Texas requests mortuary trailers as precaution amid worsening border crisis and rise in COVID-19 cases

Texas has requested five mortuary trailers in anticipation of an increase in the number of dead bodies due to a spike in COVID-19 cases caused by the more infectious Delta variant.

The Texas Department of State Health Services spokesperson, Doug Loveday, told reporters that “we are anticipating a need within the state of Texas for these trailers as COVID cases and hospitalisations continue to increase.” The trailers will come from FEMA, the Federal Emergency Management Agency and will be based in San Antonio where they can then move to wherever local leaders request them, three are expected to arrive on Friday with the other two expected to arrive on Saturday.

According to Chris Van Deusen, a spokesperson for the same department, there are currently no “local requests, but we want to be ready with the COVID cases in the state, we didn’t want to wait.” One local leader, Ron Nirenberg the Mayor of San Antonio said the decision “made sense” adding that “deaths are starting to mount for sure.” The seven-day rolling average for deaths in the state of Texas sits at about 80 per day, and according to the Centres for Disease Control the last time the rolling average was that high it was March 16th, 2021.

Texas also has one of the highest transmission rates in the country, with new daily infections almost reaching 22,000 over the weekend according to the health department. In terms of the vaccine rollout and uptake Texas ranks 35th with about 55% of residents having received their first jab, and 45% having received both their jabs. On top of this, border crossings spiked by 13% last month to reach 212,672 encounters.

The border crisis is having a clear effect on the state’s management of the virus. This month the city of McAllen had to extend an emergency shelter to keep up with the growing number of COVID positive illegal immigrants, with city officials stating that more than 7,500 COVID positive immigrants were released into the city since February, with 1,500 being released in August alone.

Currently Texas is preparing for what many believe will be the first wave of Afghan refugees fleeing the Taliban. The state expects to take around 300 Afghan refugees this week, with more expected in the coming weeks. However, the intake is expected to rise as the U.S scales up its evacuation efforts from “several thousand” to potentially “tens of thousands” according to Pentagon spokesperson John Kirby.

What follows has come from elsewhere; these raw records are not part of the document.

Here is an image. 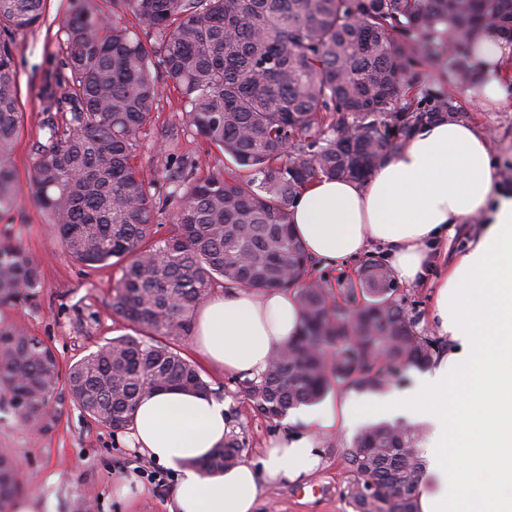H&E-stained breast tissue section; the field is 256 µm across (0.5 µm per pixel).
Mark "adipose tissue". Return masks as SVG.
Segmentation results:
<instances>
[{
	"mask_svg": "<svg viewBox=\"0 0 512 512\" xmlns=\"http://www.w3.org/2000/svg\"><path fill=\"white\" fill-rule=\"evenodd\" d=\"M479 70L466 96L487 109L512 96V45L494 27L476 38ZM480 223L468 250L428 275L431 247L454 225ZM295 236L325 265L346 267L381 248L396 282L433 283L434 323L448 349L413 390L319 405L316 431L377 413L429 423L424 451L437 483L418 512H512V188L499 183L484 132L448 117L416 127L363 181L318 179L291 210ZM294 293L229 289L195 319L196 350L225 372L257 376L278 346L296 336ZM230 431L223 402L176 390L144 395L123 437L130 452L176 474V512H255L265 484L295 480L319 463L313 434L285 436L259 462L199 469Z\"/></svg>",
	"mask_w": 512,
	"mask_h": 512,
	"instance_id": "adipose-tissue-1",
	"label": "adipose tissue"
}]
</instances>
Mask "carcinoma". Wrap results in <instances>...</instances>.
<instances>
[{
  "mask_svg": "<svg viewBox=\"0 0 512 512\" xmlns=\"http://www.w3.org/2000/svg\"><path fill=\"white\" fill-rule=\"evenodd\" d=\"M45 0H0V208L14 202L7 146L19 111L13 36L40 22ZM105 22L87 3L65 19L64 61L48 85L49 112L33 183L63 251L94 267L115 260L112 311L132 330L71 364L34 336L0 330V386L17 423L46 426L59 380L94 421L118 433L143 393L213 394L181 352L193 315L218 288H292L298 334L257 378L238 383L253 412L276 421L333 386L378 390L390 369L425 367L436 340L417 332L392 272L366 261L361 300L329 304L330 288L290 230L291 209L318 179L367 177L413 128L457 111L449 97L418 96L406 76L414 58L440 53L457 80H471L475 36L494 26L512 39V0H112ZM132 14L137 26L126 23ZM153 33L148 48L140 32ZM183 105L182 127L248 171L243 179L198 177L176 166L183 188L174 227L154 224L161 186L134 166L161 83ZM64 89L56 96L54 86ZM41 285L37 264L0 242V300ZM419 431L382 421L344 452L359 512H417L426 462ZM227 436L207 472L241 461ZM19 490L13 461L0 456V512Z\"/></svg>",
  "mask_w": 512,
  "mask_h": 512,
  "instance_id": "carcinoma-1",
  "label": "carcinoma"
}]
</instances>
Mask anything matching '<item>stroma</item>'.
<instances>
[{
    "label": "stroma",
    "mask_w": 512,
    "mask_h": 512,
    "mask_svg": "<svg viewBox=\"0 0 512 512\" xmlns=\"http://www.w3.org/2000/svg\"><path fill=\"white\" fill-rule=\"evenodd\" d=\"M76 3L46 0L39 26L16 37L13 52L22 119L11 146L14 205L0 212V239L31 255L41 274V286L29 300L0 304V328L21 329L38 337L64 369L124 332L110 306L118 267L91 270L70 260L56 241L31 180L38 148L46 140L44 88L61 67L62 23ZM410 71L421 93L453 98L459 117L479 124L497 161L500 182L512 187V99L496 111L482 112L468 102L447 63L415 61ZM181 112L178 91L163 87L154 123L139 137L134 163L140 173L149 180H165L156 153L162 145L175 157L198 164L201 175L237 176L240 169L229 157L183 130ZM199 367L224 400L231 427L243 437L244 461H258L268 441L282 433L311 432V424L304 419L305 408L292 410L278 421L256 416L238 391L237 377L204 361ZM51 404L55 420L49 427L21 425L14 420L7 392L0 391V455L14 461L21 494L37 495L49 512H75L76 502L83 498L93 503L94 512H170L171 486L160 488L138 475L139 470H152L151 461L118 446L111 428L83 413L65 386H58ZM360 429L357 422L340 424L333 432L317 435L319 468L308 477L266 487L256 512H356L348 495L351 474L342 451L350 447ZM121 476L138 484L139 492L119 497L115 483Z\"/></svg>",
    "instance_id": "35a3bbf8"
}]
</instances>
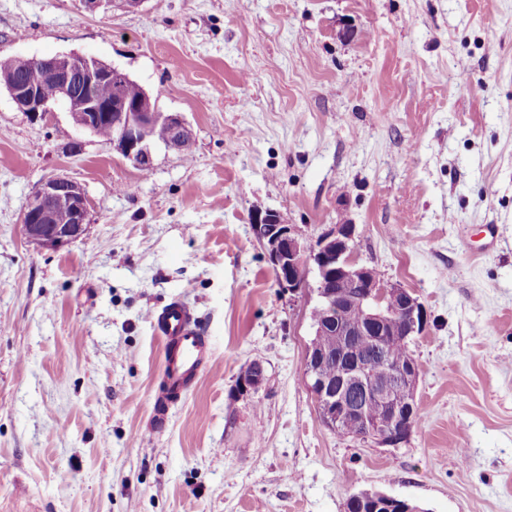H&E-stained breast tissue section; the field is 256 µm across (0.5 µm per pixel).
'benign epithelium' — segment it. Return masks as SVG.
Masks as SVG:
<instances>
[{
  "label": "benign epithelium",
  "mask_w": 512,
  "mask_h": 512,
  "mask_svg": "<svg viewBox=\"0 0 512 512\" xmlns=\"http://www.w3.org/2000/svg\"><path fill=\"white\" fill-rule=\"evenodd\" d=\"M48 73L66 101L71 100L77 84L110 81L118 86L126 78L119 68L79 53L56 55ZM0 82L20 111L36 119L51 112L36 88L13 82L4 71ZM70 116L76 126L89 133L103 122L111 124L112 144L138 168L153 161L149 145L140 138L142 128L151 124L168 127L171 136L164 146L175 152L183 139L193 136L179 114L159 111L147 94L132 104L119 97L111 102L86 99ZM21 223L26 240L41 249L57 250L83 238L89 225V203L83 188L65 175L47 178L23 209ZM252 231L268 256L278 288L291 294H314L315 306L323 309L324 320L311 324L312 330L319 334L332 329L339 336L341 352L349 354L343 359L312 345L306 350L304 375L323 424L335 430L344 425L358 426L366 439L385 445L406 442L411 435L408 425L413 405L394 402L392 392L405 385L411 389V396H416L418 368L414 362L407 367L401 363L389 365L383 337L422 333L426 313L418 298L397 284L384 282L373 268L354 259V224H337L312 244L294 225L284 223L277 212L268 210L254 216ZM338 282L357 289L350 302L361 309V323L336 326ZM369 334L382 337L377 351L387 368L379 374L373 373L358 355L359 338ZM333 360L336 369L332 371L326 365ZM371 403L385 410L377 421L365 414V407Z\"/></svg>",
  "instance_id": "obj_1"
}]
</instances>
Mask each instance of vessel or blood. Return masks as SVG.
I'll return each instance as SVG.
<instances>
[{
  "label": "vessel or blood",
  "mask_w": 512,
  "mask_h": 512,
  "mask_svg": "<svg viewBox=\"0 0 512 512\" xmlns=\"http://www.w3.org/2000/svg\"><path fill=\"white\" fill-rule=\"evenodd\" d=\"M161 333L165 355V392L182 395L189 382L199 373L211 355V345L195 325L191 310L174 303L152 315Z\"/></svg>",
  "instance_id": "obj_1"
}]
</instances>
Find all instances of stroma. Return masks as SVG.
I'll list each match as a JSON object with an SVG mask.
<instances>
[{"mask_svg":"<svg viewBox=\"0 0 512 512\" xmlns=\"http://www.w3.org/2000/svg\"><path fill=\"white\" fill-rule=\"evenodd\" d=\"M65 52L180 113L194 153L153 145L142 172L0 88V512H345L363 490L512 512V0H0V57ZM54 174L90 203L56 251L21 224ZM267 209L311 241L356 225V260L424 306L407 442L322 423L314 298L276 288ZM174 301L215 351L158 424L148 316Z\"/></svg>","mask_w":512,"mask_h":512,"instance_id":"35a3bbf8","label":"stroma"}]
</instances>
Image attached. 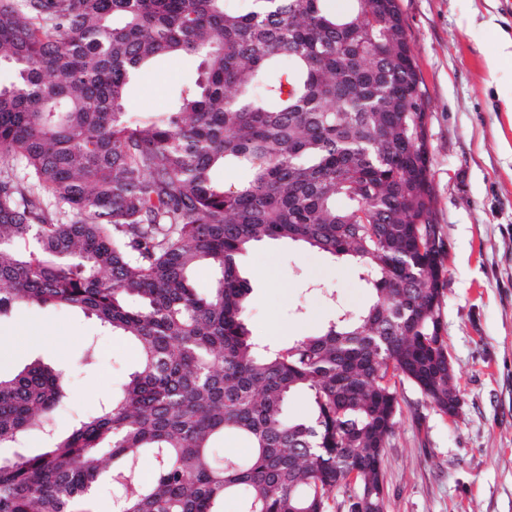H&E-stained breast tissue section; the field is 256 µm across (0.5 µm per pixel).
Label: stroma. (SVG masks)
I'll use <instances>...</instances> for the list:
<instances>
[{
    "label": "stroma",
    "mask_w": 512,
    "mask_h": 512,
    "mask_svg": "<svg viewBox=\"0 0 512 512\" xmlns=\"http://www.w3.org/2000/svg\"><path fill=\"white\" fill-rule=\"evenodd\" d=\"M426 89L431 212L444 245L442 319L462 399L456 417L433 410L410 384L385 450V512H512V0H399ZM498 58L496 68L488 61ZM197 59L167 56L134 76L137 112L169 111L196 80ZM249 328L261 344L319 332L337 308L372 294L361 268L301 243L245 252ZM71 368L56 414L60 431L118 391L136 345L100 332L77 311L26 306L0 323V372L35 359Z\"/></svg>",
    "instance_id": "obj_1"
}]
</instances>
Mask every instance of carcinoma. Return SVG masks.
I'll return each mask as SVG.
<instances>
[{
  "label": "carcinoma",
  "instance_id": "cac0c4a2",
  "mask_svg": "<svg viewBox=\"0 0 512 512\" xmlns=\"http://www.w3.org/2000/svg\"><path fill=\"white\" fill-rule=\"evenodd\" d=\"M0 0V321L80 311L140 360L120 395L54 426L67 368L0 373V512H385L389 372L448 412L426 98L398 0ZM202 72L138 117L161 55ZM232 165L245 177H215ZM267 240L354 260L372 291L286 347L248 328L239 259ZM216 280L204 296L201 266ZM305 393L310 412L292 418ZM248 441L243 461L216 441ZM37 455L19 452L33 436ZM152 463L142 477L140 463ZM354 483H349V478Z\"/></svg>",
  "mask_w": 512,
  "mask_h": 512
}]
</instances>
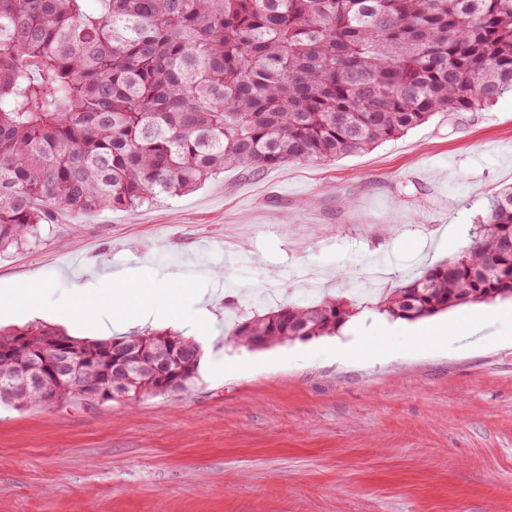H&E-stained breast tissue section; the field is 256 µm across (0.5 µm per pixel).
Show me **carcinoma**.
<instances>
[{
    "label": "carcinoma",
    "mask_w": 512,
    "mask_h": 512,
    "mask_svg": "<svg viewBox=\"0 0 512 512\" xmlns=\"http://www.w3.org/2000/svg\"><path fill=\"white\" fill-rule=\"evenodd\" d=\"M0 0V251L54 213L135 211L228 166L323 164L406 134L438 112L512 92V0ZM512 299V187L491 199L461 253L383 289L379 310L416 321ZM334 300L291 301L231 324L244 346L334 336ZM40 358L58 342L80 372L0 392L17 407L97 400L100 350L178 348V390L199 344L172 329L85 341L50 328L0 330ZM25 378L0 356V381ZM127 401L171 393L138 370L113 375Z\"/></svg>",
    "instance_id": "1"
}]
</instances>
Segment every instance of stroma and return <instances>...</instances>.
I'll use <instances>...</instances> for the list:
<instances>
[{"label": "stroma", "mask_w": 512, "mask_h": 512, "mask_svg": "<svg viewBox=\"0 0 512 512\" xmlns=\"http://www.w3.org/2000/svg\"><path fill=\"white\" fill-rule=\"evenodd\" d=\"M511 185L507 93L325 164L228 167L132 215L57 214L0 252L1 327L28 326L15 286L32 278L53 312L77 281L110 304L107 270L174 276L145 325L168 328L204 290L222 352L188 391L133 406L0 405V512H512V300L418 353L438 316L388 318L364 276L382 266L393 283L457 255ZM325 294L354 310L336 335L251 350L224 334L232 309ZM384 342L396 359L365 361Z\"/></svg>", "instance_id": "35a3bbf8"}]
</instances>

Kirby also said that the U.S would be bringing home a mix of both American citizens and “some Afghan SIV applicants.”, going further to say that “We’re going to focus on getting people out of the country, then sorting it out at the next stop. It’s not going to be just Americans first, then SIV applicants. We’re going to focus on getting as many folks out as we can.”

On Friday, Governor Abbott announced the opening of a further nine new centres state-wide which will offer monoclonal antibody infusions to infected COVID patients. These drugs manufactured by Regeneron have shown a reduced hospitalization rate among less severe cases, if given within ten days of the first symptoms showing.